All this said, I won’t ignore the risks associated with the development and use of AI. Critics have pointed to job displacement, privacy concerns, and the potential for AI to be weaponized by governments or malicious actors. These risks are real, but they can be effectively managed and mitigated through responsible development, ethical guidelines, and transparency. We need to establish clear ethical standards for the development and use of AI, but this should be done in a way that emphasizes human prosperity and flourishing, rather than stifling innovation. In short, any effort that calls on government intervention in this field, rather than industry-led standards, should be looked at with skepticism.

It’s important that we don’t let fear and pessimism prevent us from realizing the full potential of AI. Governments and politicians should be cautious not to act too quickly and reactively to fears on the topic. Instead, they should be looking inward to see where AI can be used to augment their own capabilities in delivering services to their citizens. Countries that rush to constrain or ban AI development will ultimately lose out in the long-term cycle of innovation.
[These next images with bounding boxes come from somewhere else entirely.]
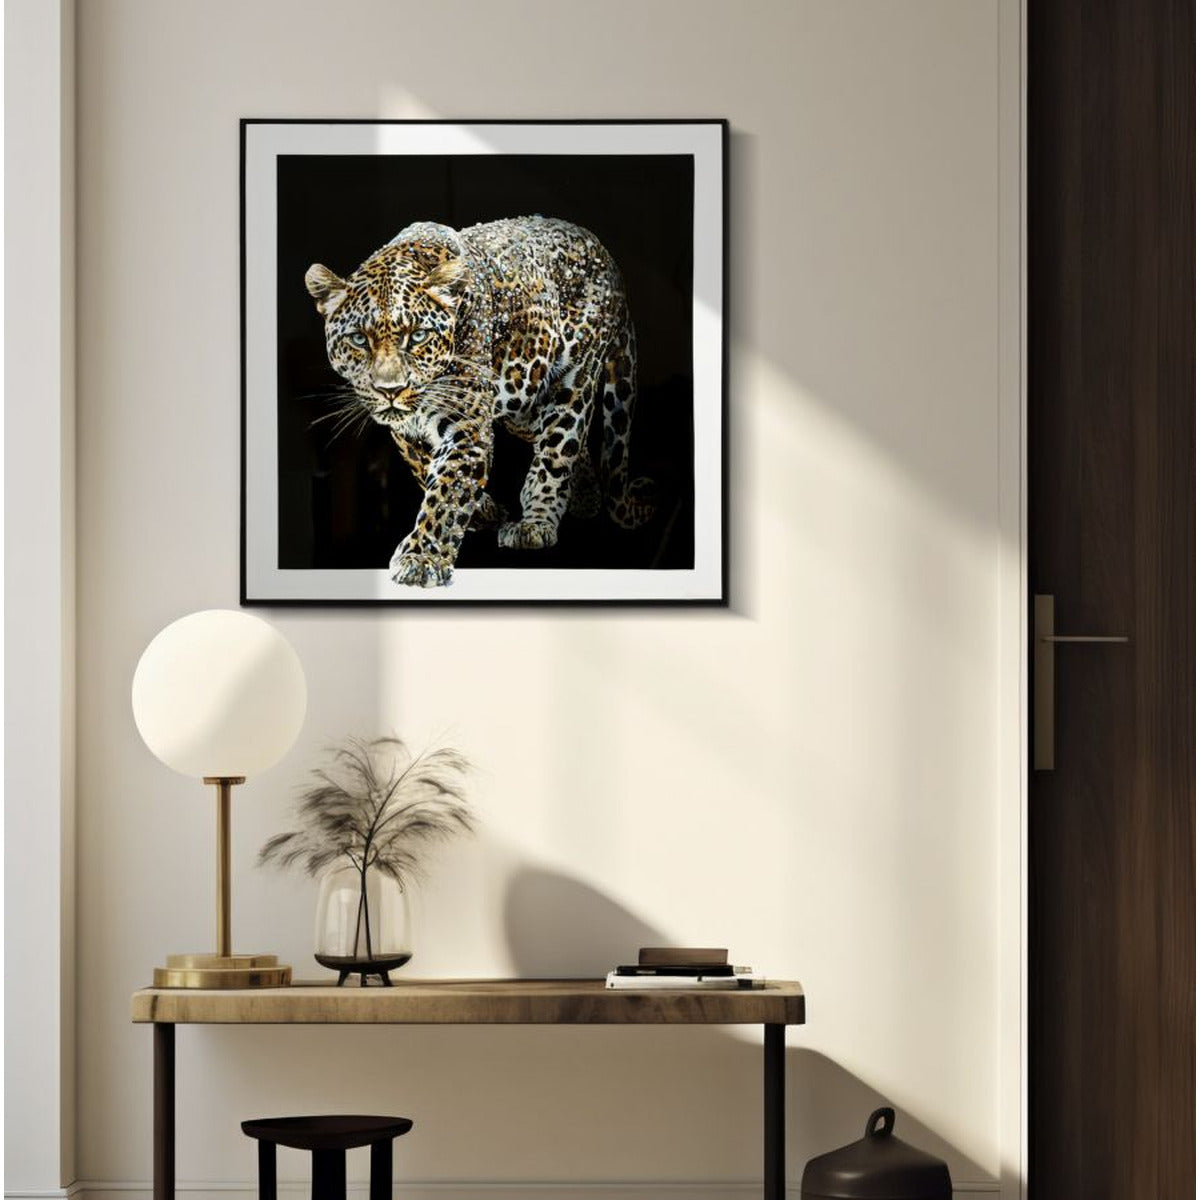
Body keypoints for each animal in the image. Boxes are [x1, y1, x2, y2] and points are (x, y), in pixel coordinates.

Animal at [305, 215, 654, 588]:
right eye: (359, 339)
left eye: (418, 336)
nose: (391, 390)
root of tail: (606, 255)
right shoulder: (407, 432)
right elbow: (426, 467)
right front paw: (482, 510)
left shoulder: (467, 426)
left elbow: (446, 490)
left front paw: (421, 558)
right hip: (522, 398)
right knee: (571, 443)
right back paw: (585, 498)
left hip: (573, 378)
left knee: (559, 448)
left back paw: (536, 522)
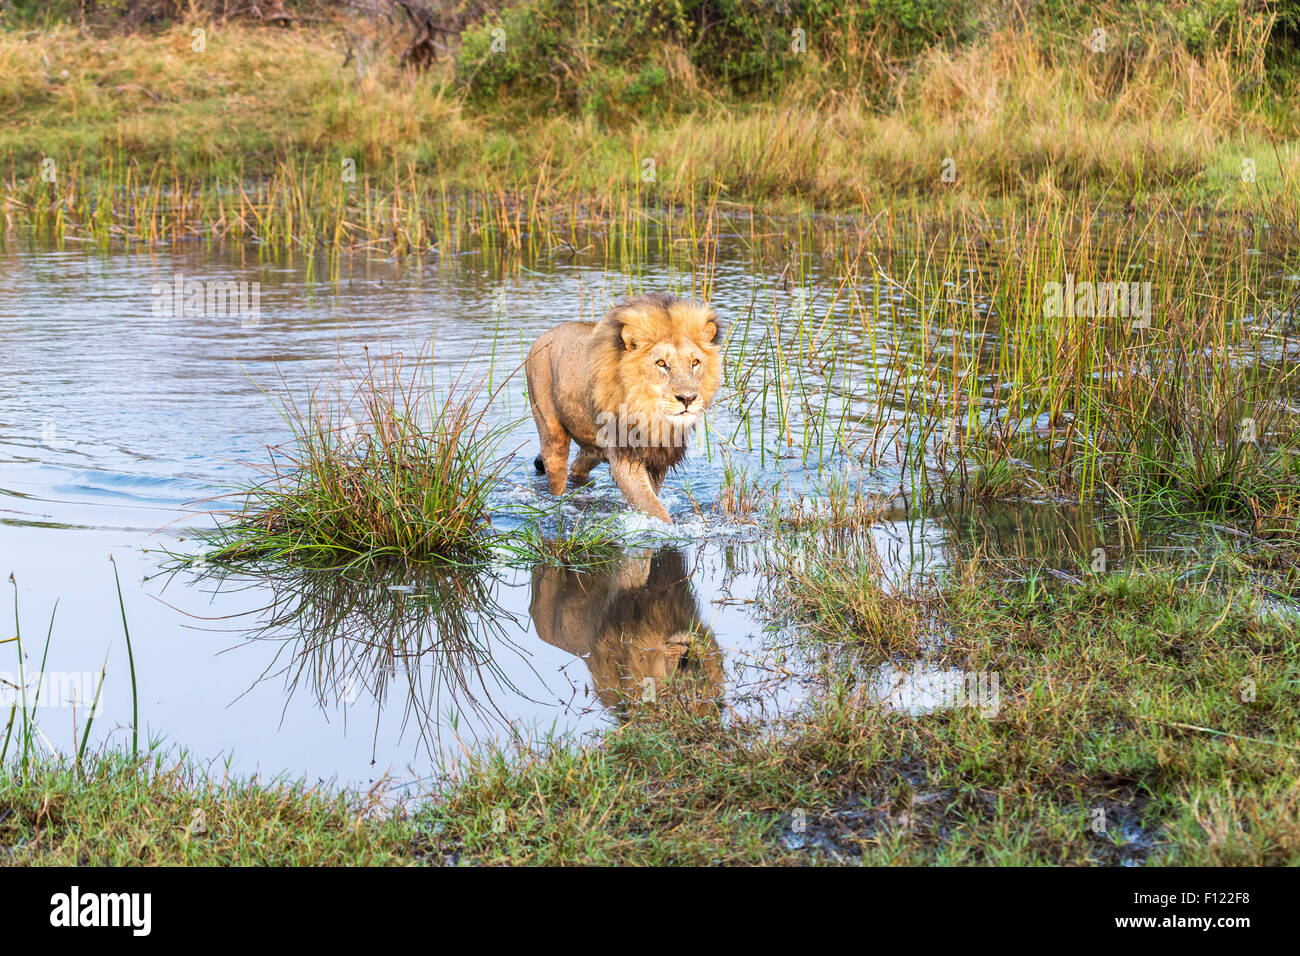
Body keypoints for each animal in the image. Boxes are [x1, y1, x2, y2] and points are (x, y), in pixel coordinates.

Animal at [522, 297, 728, 528]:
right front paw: (667, 528)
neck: (651, 414)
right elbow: (654, 508)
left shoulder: (657, 458)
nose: (688, 399)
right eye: (661, 363)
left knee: (578, 465)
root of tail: (545, 335)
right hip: (550, 428)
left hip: (592, 446)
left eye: (695, 363)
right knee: (557, 469)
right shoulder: (625, 457)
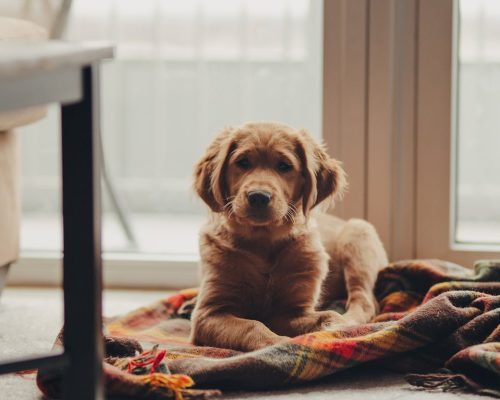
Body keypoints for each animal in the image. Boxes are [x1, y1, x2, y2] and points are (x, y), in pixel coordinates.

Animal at [189, 121, 388, 350]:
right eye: (243, 162)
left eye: (284, 166)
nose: (258, 197)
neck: (263, 242)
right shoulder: (208, 313)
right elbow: (251, 325)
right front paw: (277, 343)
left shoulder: (292, 310)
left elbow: (327, 315)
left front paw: (336, 326)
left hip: (358, 236)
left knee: (364, 300)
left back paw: (350, 320)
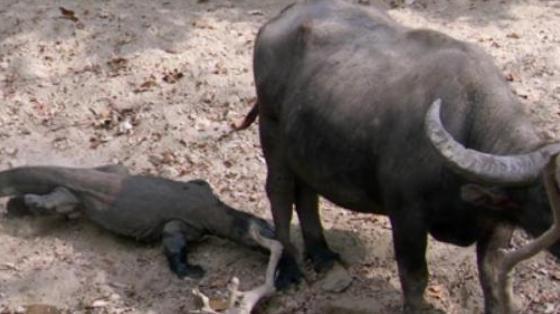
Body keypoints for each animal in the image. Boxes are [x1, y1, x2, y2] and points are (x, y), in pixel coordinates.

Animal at [236, 0, 560, 312]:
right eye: (550, 199)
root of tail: (276, 21)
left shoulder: (498, 228)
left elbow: (493, 283)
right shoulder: (406, 216)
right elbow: (415, 278)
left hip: (305, 145)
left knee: (307, 193)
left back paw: (322, 254)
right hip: (272, 132)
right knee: (279, 193)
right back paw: (290, 270)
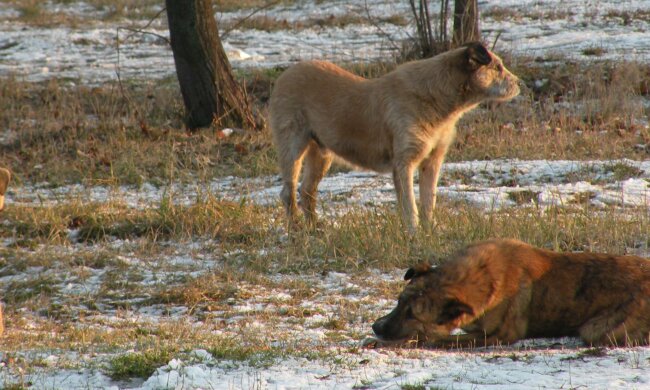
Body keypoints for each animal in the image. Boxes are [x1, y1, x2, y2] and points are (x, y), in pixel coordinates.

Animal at [268, 42, 516, 232]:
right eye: (497, 67)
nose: (519, 84)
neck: (436, 98)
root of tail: (285, 75)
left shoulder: (432, 162)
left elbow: (428, 201)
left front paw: (430, 232)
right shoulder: (404, 163)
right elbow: (410, 206)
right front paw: (413, 235)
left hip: (321, 153)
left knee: (307, 191)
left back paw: (315, 230)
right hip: (293, 146)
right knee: (288, 192)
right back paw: (297, 231)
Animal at [370, 238, 648, 348]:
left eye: (412, 315)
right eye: (398, 302)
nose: (375, 327)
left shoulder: (498, 336)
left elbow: (433, 338)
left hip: (597, 329)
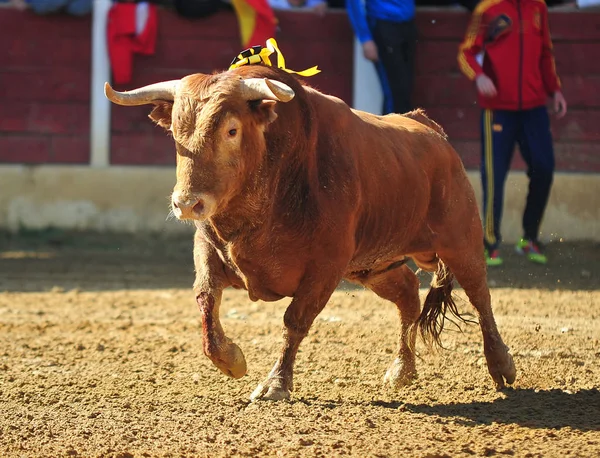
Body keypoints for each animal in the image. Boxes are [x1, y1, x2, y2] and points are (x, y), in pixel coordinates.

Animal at [104, 62, 516, 398]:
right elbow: (205, 298)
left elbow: (296, 319)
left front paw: (275, 384)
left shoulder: (326, 266)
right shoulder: (208, 245)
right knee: (407, 294)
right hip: (374, 265)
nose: (187, 203)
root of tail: (432, 131)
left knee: (480, 294)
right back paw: (402, 370)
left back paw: (501, 364)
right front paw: (232, 360)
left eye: (232, 130)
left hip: (460, 239)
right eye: (176, 131)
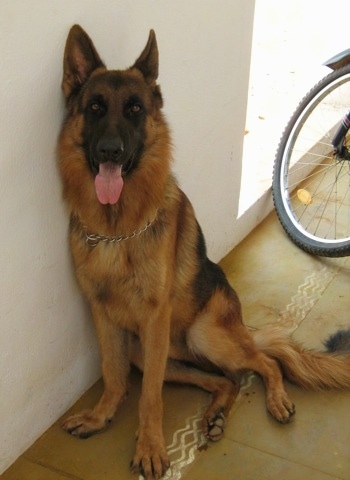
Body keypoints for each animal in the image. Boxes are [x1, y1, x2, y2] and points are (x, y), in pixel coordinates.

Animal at [58, 26, 350, 480]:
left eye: (135, 109)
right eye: (94, 108)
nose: (110, 151)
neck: (117, 229)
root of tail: (243, 326)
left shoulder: (154, 318)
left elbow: (149, 397)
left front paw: (151, 447)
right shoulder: (101, 314)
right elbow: (112, 375)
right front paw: (100, 416)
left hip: (200, 334)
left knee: (264, 363)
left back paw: (275, 399)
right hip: (153, 351)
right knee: (226, 379)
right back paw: (214, 415)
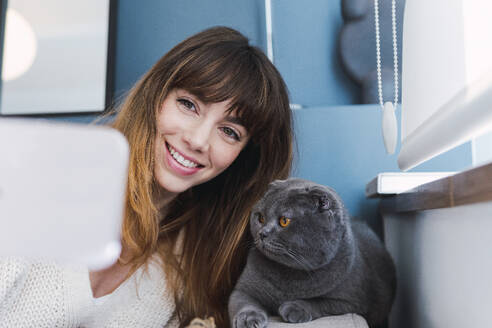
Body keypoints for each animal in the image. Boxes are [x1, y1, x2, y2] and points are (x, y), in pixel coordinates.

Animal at [230, 178, 396, 328]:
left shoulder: (353, 302)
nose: (262, 234)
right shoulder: (243, 289)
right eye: (261, 218)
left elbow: (321, 302)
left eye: (284, 221)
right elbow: (244, 302)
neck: (289, 276)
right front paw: (248, 319)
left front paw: (295, 308)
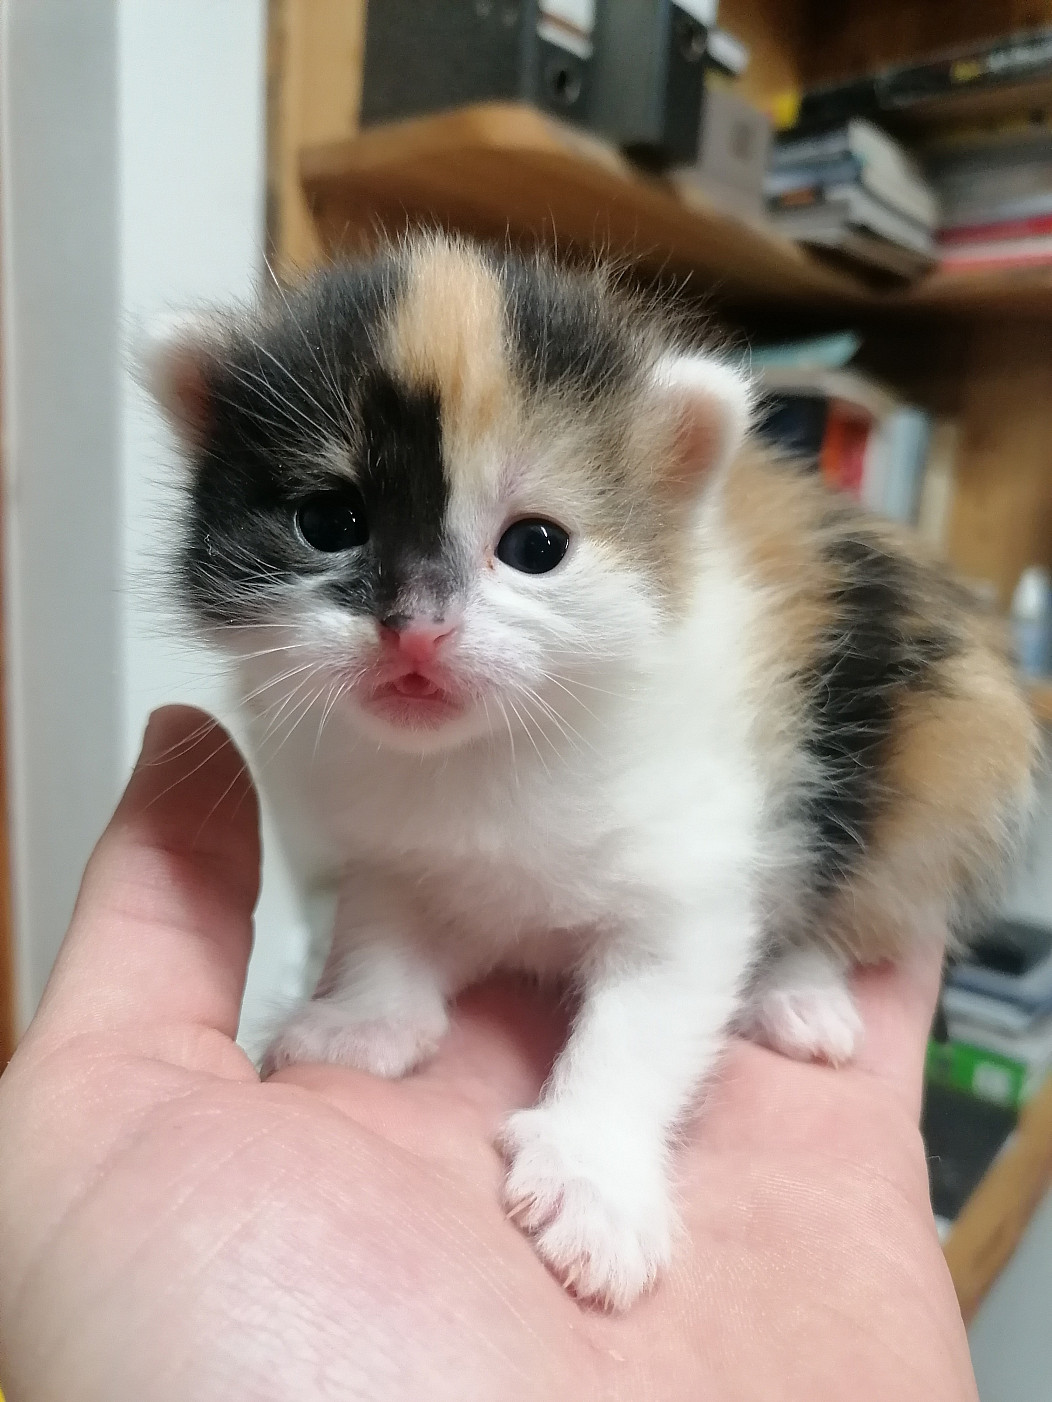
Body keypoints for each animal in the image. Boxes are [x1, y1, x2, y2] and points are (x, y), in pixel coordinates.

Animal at [149, 233, 1036, 1309]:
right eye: (330, 521)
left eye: (536, 545)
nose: (416, 631)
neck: (488, 752)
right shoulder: (398, 849)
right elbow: (384, 925)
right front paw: (361, 1023)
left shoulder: (689, 873)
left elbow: (644, 1023)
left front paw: (596, 1182)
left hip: (943, 752)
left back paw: (800, 992)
We’ve already seen this trend starting with some notable European countries moving to ban AI tools like ChatGPT.

Looking inward to the opportunity this presents for Canada, we need to be extremely thoughtful in how we approach this topic as a country this decade. Canada already stands out as a known hub for AI research and education and should have a unique opportunity to play a significant role in shaping the future of AI. If Canada seizes this once-in-a-generation opportunity, it could fundamentally improve the prosperity of our country. Particularly while Canada suffers from stagnating economic growth, we’ll need a new wave of productivity to get us out of the rut we’ve been in for some time. 

AI might be the catalyst of Canadian economic growth that we need.